>> Begin

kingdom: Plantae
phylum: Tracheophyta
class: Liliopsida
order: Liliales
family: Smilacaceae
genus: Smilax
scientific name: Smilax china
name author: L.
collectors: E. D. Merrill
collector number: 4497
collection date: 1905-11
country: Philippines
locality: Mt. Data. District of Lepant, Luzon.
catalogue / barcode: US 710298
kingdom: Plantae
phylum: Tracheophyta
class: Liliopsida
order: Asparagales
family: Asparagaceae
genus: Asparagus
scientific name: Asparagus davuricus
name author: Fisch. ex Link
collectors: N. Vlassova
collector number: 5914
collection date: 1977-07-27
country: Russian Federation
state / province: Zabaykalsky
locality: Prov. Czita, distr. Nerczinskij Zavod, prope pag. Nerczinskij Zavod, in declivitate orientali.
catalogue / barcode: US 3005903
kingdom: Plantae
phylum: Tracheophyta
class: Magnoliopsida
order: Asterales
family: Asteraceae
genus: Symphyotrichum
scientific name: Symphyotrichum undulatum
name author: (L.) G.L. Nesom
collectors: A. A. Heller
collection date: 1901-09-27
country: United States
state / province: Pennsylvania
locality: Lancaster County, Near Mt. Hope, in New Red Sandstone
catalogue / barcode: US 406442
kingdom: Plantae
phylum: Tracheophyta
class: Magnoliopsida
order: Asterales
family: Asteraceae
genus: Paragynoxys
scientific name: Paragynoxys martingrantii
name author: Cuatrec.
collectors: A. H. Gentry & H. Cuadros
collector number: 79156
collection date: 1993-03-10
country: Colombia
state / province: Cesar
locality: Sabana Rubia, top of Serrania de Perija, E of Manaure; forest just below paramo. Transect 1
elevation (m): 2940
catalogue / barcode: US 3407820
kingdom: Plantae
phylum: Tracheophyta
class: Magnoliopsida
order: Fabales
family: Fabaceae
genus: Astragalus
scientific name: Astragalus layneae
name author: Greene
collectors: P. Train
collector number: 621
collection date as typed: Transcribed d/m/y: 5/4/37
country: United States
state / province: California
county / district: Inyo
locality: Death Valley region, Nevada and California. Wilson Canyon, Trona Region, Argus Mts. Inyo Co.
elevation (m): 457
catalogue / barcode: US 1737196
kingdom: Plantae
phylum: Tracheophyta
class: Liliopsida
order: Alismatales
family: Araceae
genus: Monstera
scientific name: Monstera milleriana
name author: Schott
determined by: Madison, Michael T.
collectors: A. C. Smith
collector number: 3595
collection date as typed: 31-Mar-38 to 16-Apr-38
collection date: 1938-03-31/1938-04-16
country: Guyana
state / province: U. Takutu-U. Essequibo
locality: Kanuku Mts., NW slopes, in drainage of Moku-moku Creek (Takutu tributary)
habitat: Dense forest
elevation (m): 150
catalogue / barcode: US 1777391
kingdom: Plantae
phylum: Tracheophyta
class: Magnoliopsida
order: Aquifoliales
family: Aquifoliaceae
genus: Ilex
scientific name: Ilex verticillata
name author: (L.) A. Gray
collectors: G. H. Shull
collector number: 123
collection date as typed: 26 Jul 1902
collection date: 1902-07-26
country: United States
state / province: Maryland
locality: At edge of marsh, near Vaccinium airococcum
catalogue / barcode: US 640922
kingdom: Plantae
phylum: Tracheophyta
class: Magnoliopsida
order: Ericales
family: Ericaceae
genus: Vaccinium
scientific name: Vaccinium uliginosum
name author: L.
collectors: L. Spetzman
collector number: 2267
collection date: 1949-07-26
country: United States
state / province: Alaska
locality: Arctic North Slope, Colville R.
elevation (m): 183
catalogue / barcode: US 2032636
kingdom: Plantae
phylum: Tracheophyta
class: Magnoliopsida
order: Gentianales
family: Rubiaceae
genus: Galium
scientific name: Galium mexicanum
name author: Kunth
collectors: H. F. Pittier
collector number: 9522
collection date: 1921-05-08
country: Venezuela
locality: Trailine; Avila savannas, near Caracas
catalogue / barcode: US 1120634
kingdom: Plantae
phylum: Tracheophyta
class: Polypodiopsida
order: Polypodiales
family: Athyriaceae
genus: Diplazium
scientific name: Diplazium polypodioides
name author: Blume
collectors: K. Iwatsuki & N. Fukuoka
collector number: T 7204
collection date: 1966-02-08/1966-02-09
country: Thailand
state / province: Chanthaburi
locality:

>> End

Please rewrite everything from the line containing "collection date: 1966-02-08/1966-02-09" down to the end of the material, renaming "locality" to "location" and leaving all else unchanged.

> **ANSWER TO THIS PROBLEM**
collection date: 1966-02-08/1966-02-09
country: Thailand
state / province: Chanthaburi
location:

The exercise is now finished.